Sumber daya politik dan dana yang dikumpulkan akan dipakai untuk kepentingan diri sendiri dari periode ke periode. Disinilah terjadi kematian terhadap kaderisasi karena sang calon tidak akan dengan rela melepaskan kekuasaannya karena memang tidak ada kader yang dia siapkan. Buktinya ada banyak, bisa ditemui di berbagai daerah.
Keempat, Politik Uang akan Berujung pada Korupsi. Korupsi yang marak terjadi adalah sebuah bentuk penyelewengan anggaran dimana terjadi kerjasama antara donator,pemimpin dan bawahan. Kehadiran donator dengan fungsi kontrol atau pengawasan tidak berfungsi secara maksimal. Poin ini ada kaitan dengan point kedua diatas, dimana motifasi dilakukannya korupsi adalah untuk mengembalikan kerugian yang terjadi saat pemilihan dimana sang calon telah melakukan Politik Uang dalam rangka membodohi rakyat untuk kepentingan meraup suara.
Kelima, Politik Uang Membunuh Transformasi Masyarakat. Transformasi atau perubahan sebuah masyarakat ke arah yang lebih baik akan terhambat, bahkan mati jika proses demokrasi didominasi dengan Politik Uang. Perubahan yang diimpikan jelas tidak akan tercapai karena sang calon, ketika menang, akan menghabiskan seluruh energinya untuk mengembalikan semua kerugian yang telah dikeluarkan selama kampanye, utamanya kerugian yang terjadi akibat jual-beli suara dalam kerangka Politik Uang. Sang Calon secara nyata tidak akan merasa terbeban karena menganggap bahwa dia telah membeli suara dan kondisi keterpurukan masyarakat tidak menjadi urusan dia.

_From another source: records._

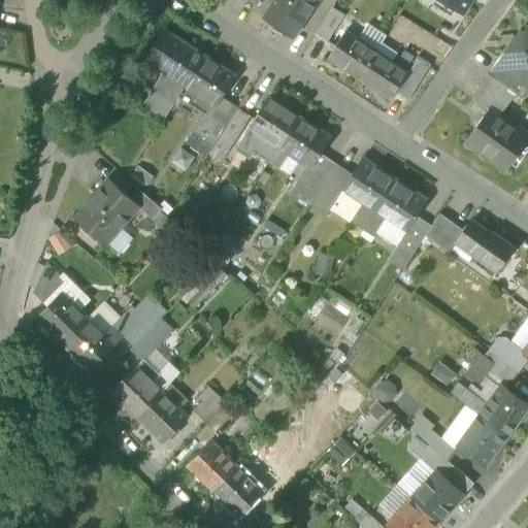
[(287,34),(293,38),(305,19),(277,0),(275,0),(263,19),(269,22),(268,25),(268,28),(282,37),(285,36),(287,34)]
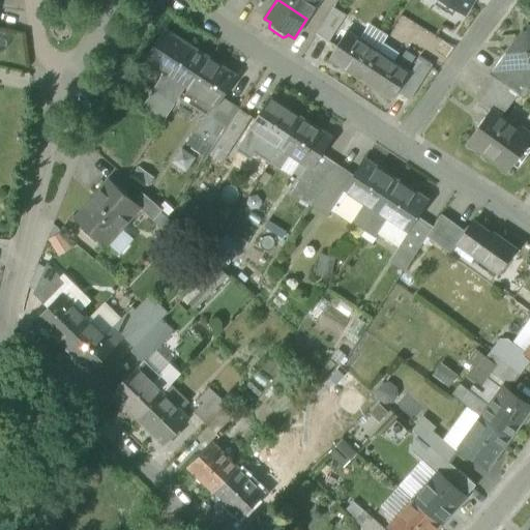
[(278,0),(306,19),(319,0),(278,0)]
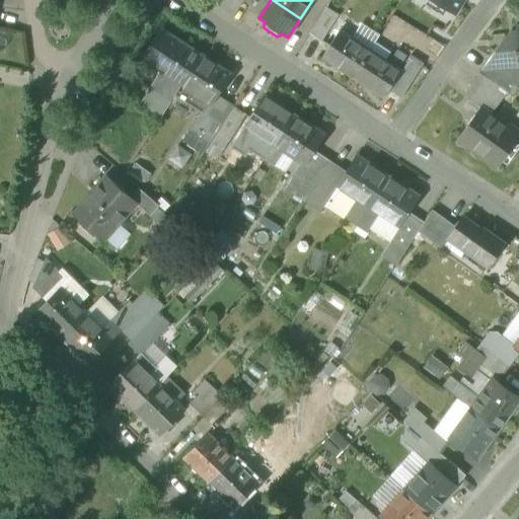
[(432,0),(454,14),(463,0),(432,0)]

Kita bisa dengan mudah membuktikannya dari pengalaman yang ada, dimana Tanah desa kita dilanda begitu banyak soal kronis tetapi seolah-olah persoalan ini hanya menjadi tanggungjawab aktivis bekas botoh dan antek2nya untuk menyuarakan perubahan, sementara mereka yang menang sebagai pengusa lebih sibuk dengan persoalannya sendiri. Pada titik ini, para penguasa tidak bisa disalahkan karena memang dia tidak pernah merasa terbeban dengan persoalan rakyat akibat Politik Uang tadi.
Demikian sedikit gambaran tentang Bahaya Politik Uang dalam Pemilu. Semoga Sikap ANTI POLITIK UANG menjadi sikap kolektif kita dan Pemilihan 2019 menjadi momentum untuk perubahan di Desa Tercinta ini.